#### [EXERCISE INSTRUCTIONS]
Could you copy exactly the lines from the start of the records through the one containing "A. Public Comment", both included, and leave out the pictures?

(RECORDED INFORMATION)

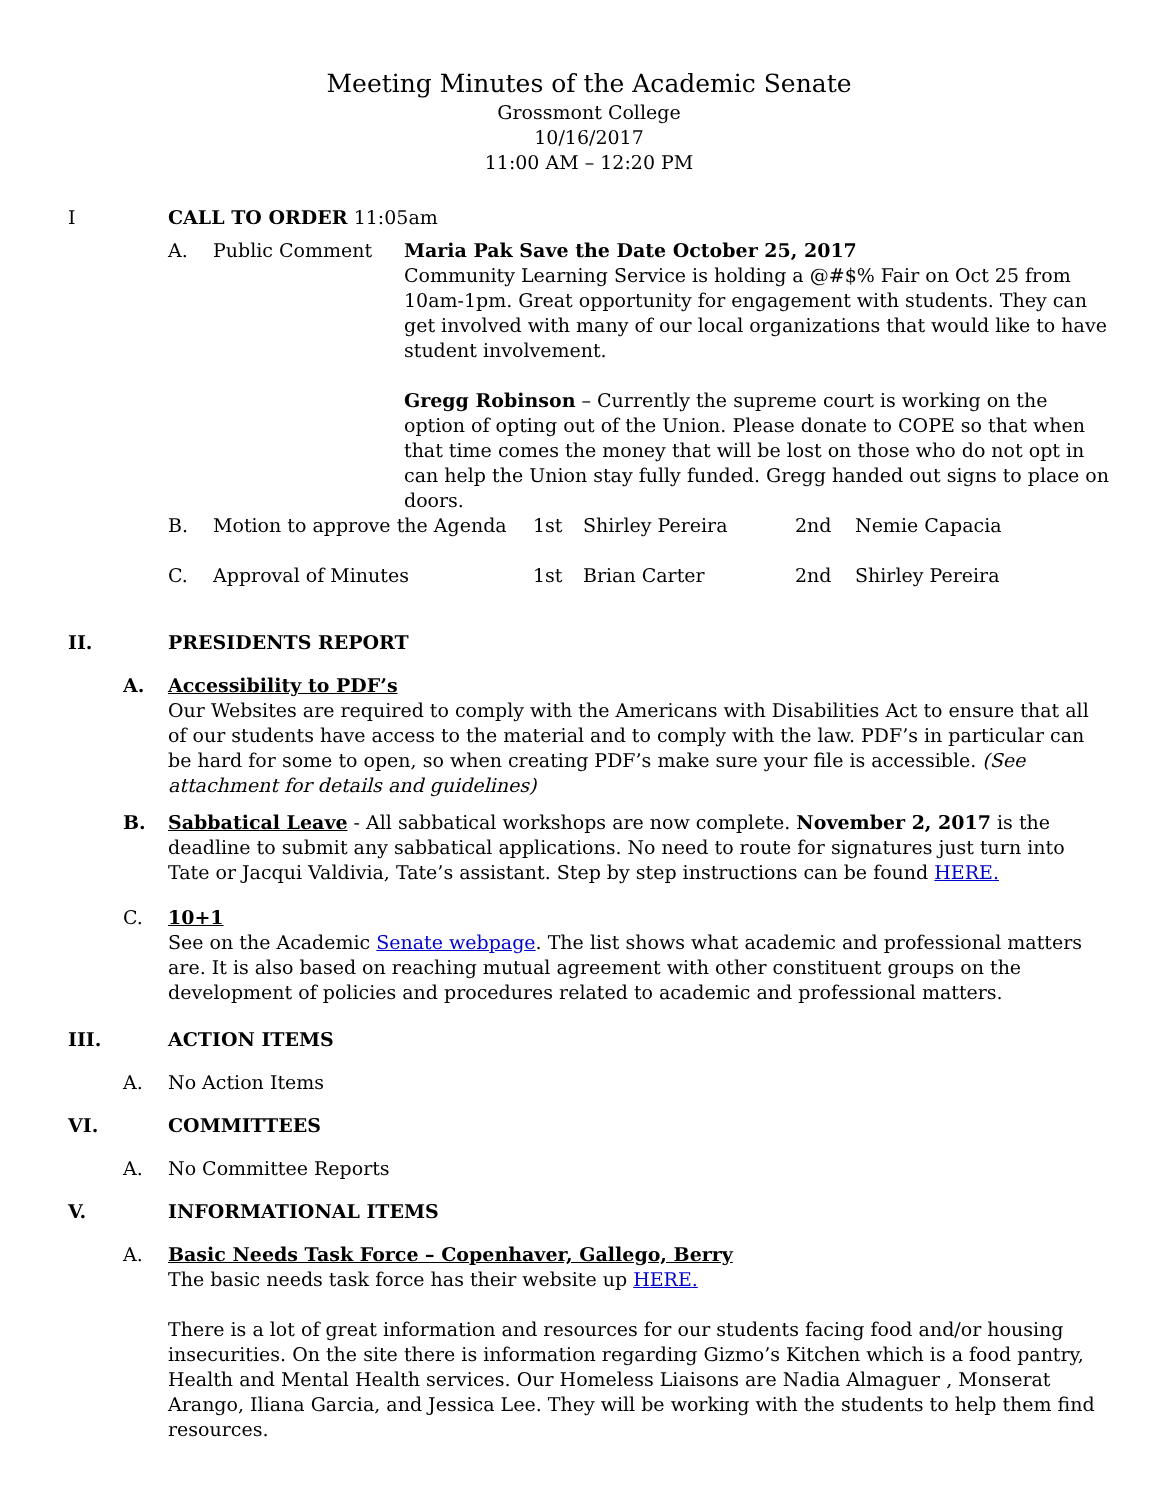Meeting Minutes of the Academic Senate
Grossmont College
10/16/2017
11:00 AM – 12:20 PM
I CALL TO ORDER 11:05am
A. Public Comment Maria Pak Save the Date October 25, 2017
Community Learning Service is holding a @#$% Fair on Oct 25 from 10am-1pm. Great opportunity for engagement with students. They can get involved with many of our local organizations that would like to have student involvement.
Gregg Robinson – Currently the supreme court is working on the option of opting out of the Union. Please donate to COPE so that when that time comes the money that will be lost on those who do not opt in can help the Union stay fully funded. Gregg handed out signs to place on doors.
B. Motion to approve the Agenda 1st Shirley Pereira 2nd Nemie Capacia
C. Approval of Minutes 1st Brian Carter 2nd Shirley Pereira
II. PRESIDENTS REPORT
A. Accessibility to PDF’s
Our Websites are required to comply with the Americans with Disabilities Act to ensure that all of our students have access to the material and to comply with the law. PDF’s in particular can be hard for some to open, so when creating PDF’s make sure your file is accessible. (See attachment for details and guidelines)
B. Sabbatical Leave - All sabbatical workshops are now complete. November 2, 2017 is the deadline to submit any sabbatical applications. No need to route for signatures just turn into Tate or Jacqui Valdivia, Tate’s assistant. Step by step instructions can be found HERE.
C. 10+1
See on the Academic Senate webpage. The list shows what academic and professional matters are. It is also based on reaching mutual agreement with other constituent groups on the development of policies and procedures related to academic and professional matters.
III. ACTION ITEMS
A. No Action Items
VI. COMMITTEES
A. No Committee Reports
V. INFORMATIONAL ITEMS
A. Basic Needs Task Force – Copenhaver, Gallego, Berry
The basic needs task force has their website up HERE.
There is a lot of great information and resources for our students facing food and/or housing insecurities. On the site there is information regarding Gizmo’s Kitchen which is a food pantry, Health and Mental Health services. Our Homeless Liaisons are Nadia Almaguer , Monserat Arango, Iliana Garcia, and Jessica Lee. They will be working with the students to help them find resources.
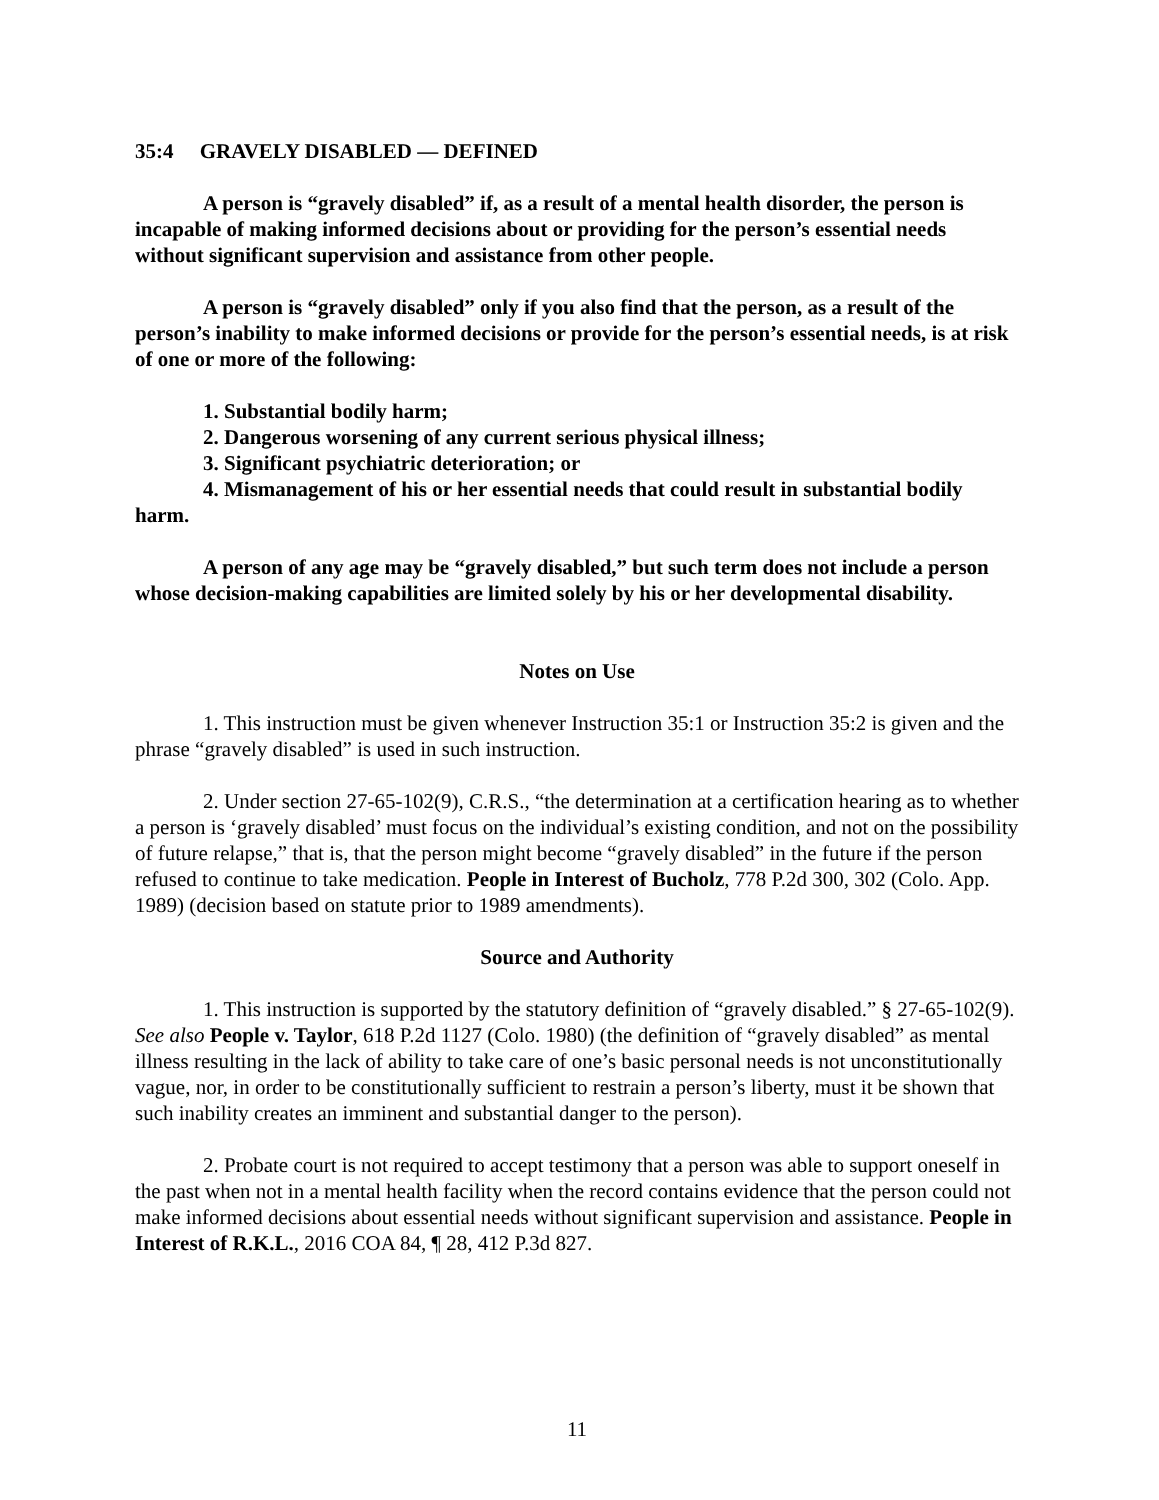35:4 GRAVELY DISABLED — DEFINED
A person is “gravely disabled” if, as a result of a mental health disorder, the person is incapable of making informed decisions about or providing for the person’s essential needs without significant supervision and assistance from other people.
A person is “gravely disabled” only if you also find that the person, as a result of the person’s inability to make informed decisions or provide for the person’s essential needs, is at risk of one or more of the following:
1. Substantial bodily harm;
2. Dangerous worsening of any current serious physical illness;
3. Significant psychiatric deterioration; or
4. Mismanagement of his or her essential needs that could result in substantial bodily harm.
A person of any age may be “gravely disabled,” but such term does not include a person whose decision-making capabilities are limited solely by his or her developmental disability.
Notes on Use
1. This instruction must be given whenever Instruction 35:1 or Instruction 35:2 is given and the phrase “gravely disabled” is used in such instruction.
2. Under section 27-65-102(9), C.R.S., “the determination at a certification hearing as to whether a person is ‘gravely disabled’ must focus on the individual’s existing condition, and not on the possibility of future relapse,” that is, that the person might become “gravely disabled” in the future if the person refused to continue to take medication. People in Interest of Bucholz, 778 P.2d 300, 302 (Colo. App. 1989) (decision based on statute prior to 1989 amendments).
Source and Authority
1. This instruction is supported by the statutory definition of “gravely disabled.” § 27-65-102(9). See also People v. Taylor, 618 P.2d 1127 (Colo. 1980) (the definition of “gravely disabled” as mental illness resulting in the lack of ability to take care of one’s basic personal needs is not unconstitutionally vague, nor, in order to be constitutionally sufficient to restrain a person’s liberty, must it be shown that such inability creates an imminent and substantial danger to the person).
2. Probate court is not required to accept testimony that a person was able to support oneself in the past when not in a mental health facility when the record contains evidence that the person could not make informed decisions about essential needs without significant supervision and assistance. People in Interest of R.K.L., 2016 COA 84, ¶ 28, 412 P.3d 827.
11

(End RECORDED INFORMATION)

#### [EXERCISE RESULT]
Meeting Minutes of the Academic Senate
Grossmont College
10/16/2017
11:00 AM – 12:20 PM
I CALL TO ORDER 11:05am
A. Public Comment Maria Pak Save the Date October 25, 2017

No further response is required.